川; ゚ -゚)「守らなきゃ……守らなきゃ……」


私は咄嗟に赤子を庇う様に、身体をまるめる。
絶対に守り抜いて見せる。その決意が行動に現れた。
【ピエロ】は其の姿を見て、ケタケタと狂気に歪んだ笑顔を振り翳しながら私に接近する。
自身の心臓がバクバクと唸る。
恐怖と頭痛と吐き気で、裸体の身体が震える。


コツン……コツン……


【ピエロ】の足音が段々と大きくなる。
それに合わせて心臓の鼓動も大きくなる。


そして……


足音が消えた。

川; ゚ -゚)「……」


怖い。
ただ、其の一言に尽きる。
【ピエロ】は擦れた声で、何かを歌っているようだ。


カ------- 鳥ハ ----------ト---------レ?
カゴ--------ノ 夜明--------滑ッタ ---ロ-------レ?


声が聞き取れない。
必死に音を拾おうとするが、無駄だった。
どうやら、歌うのを止めたらしい。

ドゴッ!!


川; -)「ぐっ!!」


背中に激痛が走る。
どうやら、【ピエロ】が私を攻撃しているようだ。
理由は解っている。
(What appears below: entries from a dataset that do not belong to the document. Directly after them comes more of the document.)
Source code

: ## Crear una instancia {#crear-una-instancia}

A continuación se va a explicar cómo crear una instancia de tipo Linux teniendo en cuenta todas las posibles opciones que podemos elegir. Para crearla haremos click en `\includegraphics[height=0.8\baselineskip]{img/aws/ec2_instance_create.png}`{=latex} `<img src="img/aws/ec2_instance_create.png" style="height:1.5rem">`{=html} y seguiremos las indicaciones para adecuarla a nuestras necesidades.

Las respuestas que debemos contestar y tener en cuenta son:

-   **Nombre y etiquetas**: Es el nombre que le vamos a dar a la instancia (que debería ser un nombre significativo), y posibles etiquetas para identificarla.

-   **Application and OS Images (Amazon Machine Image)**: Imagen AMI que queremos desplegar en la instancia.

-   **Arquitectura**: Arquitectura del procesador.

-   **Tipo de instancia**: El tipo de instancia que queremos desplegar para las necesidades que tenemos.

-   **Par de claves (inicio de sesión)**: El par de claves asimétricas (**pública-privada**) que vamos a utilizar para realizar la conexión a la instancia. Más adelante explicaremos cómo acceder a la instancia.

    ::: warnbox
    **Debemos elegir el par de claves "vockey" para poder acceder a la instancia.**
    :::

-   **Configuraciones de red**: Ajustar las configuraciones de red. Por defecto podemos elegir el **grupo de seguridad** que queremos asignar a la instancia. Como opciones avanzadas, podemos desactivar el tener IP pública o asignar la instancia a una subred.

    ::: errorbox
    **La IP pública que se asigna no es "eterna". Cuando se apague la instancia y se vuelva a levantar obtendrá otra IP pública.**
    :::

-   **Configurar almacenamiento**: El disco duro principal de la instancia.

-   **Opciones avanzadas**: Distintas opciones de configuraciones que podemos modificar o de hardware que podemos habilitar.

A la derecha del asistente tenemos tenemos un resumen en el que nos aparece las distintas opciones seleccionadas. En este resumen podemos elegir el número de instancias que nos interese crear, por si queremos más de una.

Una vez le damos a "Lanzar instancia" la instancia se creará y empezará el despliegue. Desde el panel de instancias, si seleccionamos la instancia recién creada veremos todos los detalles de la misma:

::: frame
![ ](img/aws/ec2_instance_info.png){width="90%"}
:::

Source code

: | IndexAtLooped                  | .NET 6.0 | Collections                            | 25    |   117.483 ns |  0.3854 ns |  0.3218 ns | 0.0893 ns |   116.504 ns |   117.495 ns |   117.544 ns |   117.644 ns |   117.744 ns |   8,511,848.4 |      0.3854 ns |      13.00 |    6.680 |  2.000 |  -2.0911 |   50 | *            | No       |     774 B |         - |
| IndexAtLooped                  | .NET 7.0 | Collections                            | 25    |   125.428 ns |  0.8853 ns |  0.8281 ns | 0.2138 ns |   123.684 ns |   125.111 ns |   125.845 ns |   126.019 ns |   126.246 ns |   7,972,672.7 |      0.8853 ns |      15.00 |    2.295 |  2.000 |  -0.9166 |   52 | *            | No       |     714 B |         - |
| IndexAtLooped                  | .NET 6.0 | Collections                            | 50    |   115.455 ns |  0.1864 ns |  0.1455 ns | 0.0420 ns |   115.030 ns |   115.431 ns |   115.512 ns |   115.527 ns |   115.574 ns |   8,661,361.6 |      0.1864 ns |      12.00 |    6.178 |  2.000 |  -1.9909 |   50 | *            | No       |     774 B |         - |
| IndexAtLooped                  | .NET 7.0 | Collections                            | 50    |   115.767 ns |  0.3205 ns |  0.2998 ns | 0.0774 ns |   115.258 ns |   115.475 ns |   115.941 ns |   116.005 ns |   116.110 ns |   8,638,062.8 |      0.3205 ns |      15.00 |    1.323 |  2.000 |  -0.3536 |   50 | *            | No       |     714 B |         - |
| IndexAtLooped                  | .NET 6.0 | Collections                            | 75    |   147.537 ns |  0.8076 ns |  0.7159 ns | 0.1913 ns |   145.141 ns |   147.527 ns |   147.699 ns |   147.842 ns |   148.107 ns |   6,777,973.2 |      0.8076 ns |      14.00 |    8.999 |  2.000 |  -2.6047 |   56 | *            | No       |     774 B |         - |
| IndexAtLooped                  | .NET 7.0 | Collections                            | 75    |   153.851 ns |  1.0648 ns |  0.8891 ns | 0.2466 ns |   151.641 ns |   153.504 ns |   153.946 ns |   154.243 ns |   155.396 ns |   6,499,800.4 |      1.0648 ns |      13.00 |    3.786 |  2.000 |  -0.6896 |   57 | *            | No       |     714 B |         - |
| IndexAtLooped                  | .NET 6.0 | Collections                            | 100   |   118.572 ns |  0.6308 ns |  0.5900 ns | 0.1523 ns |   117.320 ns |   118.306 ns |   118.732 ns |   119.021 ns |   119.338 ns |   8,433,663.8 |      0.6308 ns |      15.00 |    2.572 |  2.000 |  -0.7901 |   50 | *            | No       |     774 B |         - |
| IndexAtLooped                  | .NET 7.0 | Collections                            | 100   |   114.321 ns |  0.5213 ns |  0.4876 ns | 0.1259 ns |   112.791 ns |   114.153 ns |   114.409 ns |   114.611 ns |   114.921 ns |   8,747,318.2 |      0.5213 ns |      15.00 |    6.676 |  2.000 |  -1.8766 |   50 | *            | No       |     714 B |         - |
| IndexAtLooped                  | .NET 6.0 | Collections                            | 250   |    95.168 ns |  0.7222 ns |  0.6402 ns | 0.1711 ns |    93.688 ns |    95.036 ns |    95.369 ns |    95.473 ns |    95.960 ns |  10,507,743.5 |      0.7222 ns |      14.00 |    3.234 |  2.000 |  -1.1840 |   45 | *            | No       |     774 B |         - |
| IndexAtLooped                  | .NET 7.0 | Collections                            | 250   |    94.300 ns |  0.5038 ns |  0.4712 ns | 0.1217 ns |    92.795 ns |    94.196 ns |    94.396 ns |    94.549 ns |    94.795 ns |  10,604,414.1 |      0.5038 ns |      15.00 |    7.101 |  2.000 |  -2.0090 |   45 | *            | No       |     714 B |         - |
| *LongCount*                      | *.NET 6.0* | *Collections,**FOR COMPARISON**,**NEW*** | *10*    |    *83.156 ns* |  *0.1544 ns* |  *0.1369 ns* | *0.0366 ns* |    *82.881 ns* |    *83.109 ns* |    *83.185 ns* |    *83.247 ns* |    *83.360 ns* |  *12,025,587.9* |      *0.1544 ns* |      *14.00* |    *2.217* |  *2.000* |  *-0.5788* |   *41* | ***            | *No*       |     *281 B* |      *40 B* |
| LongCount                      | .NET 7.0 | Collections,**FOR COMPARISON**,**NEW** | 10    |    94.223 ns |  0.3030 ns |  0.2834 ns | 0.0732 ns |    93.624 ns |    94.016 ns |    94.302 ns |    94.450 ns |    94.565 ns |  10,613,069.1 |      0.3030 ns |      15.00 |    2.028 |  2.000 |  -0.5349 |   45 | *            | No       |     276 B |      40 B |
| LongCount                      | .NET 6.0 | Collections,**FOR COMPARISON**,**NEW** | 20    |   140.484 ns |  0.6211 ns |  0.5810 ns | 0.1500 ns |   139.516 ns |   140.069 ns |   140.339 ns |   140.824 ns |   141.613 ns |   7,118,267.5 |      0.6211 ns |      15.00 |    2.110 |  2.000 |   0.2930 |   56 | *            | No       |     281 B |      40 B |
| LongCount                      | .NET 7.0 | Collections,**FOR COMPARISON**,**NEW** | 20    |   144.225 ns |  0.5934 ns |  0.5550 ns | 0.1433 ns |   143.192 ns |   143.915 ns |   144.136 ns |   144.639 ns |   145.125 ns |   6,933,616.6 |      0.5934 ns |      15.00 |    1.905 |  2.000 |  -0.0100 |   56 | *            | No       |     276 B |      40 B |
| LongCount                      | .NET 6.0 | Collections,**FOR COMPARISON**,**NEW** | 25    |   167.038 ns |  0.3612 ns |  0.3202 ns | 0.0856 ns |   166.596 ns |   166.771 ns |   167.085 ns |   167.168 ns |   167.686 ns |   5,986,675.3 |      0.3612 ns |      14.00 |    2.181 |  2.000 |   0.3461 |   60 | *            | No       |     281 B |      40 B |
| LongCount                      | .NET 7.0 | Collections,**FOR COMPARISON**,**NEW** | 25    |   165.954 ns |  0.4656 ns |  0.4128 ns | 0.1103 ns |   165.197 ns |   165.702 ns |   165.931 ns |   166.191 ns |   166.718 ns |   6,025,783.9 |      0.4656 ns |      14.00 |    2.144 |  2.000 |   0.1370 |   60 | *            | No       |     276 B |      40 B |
狙いは赤子だ。
確信は持てないが、本能がそれを告げる。
私はどんな目に遭ってもいい。
だが、この子を失うのは堪えられない。
それから暫く、【ピエロ】からの猛攻に堪え続けた。







タイマーは4:00を表示し、アラームが鳴る。
其れと同時に【ピエロ】の猛攻は止み、そいつは姿を消した。
残ったのは激痛と体中にできた痣、そして無傷の赤子だ。


川 ; -;)「良かった、良かったよぅ・・・・・」


安堵した私を凝視して、赤子は笑う。
赤子は初期の頃に比べ、かなり育っており、表情もハッキリと判るまで成長している。


( ><)「スー……スー……」

あと少しで私の役目は終わる。
役目が終わったら、私はどうなってしまうのだろうか?
いや、私はもう理解している。
結末は既に決まっている。
勿論、誰かに教えてもらった訳じゃない。
そう、私は自分の存在を思い出した。


川* -)「……」


徐々に床の罅が拡大する。
だけど、私は恐れない。


今は時間の限り、ビロードと一緒に居たい。






そして遂に、00:00とタイマーが表示される。
床の罅は全ての領域にまで広がっており、あと少し力を加えれば崩壊しそうなほどになっていた。


川ヽ -)「ビロードを……守りきったぞ」


天井から大量の水が流れ込んでくる。
衝撃で私とビロードが離され、赤子は落下し、暗い穴に落ちていった。
一方私は、軽くなった体が急上昇し、水が流れ込んでくる暗い穴に吸い込まれた。
穴の中は案の定、一色の闇。
これが死後の世界か。

身体が闇に蝕まれていく。


闇と私の意識が同化してゆく。


嗚呼、私は死ぬんだな。


でも、私は幸せだ。


だって私は、女として最高の幸せを掴んだのだから。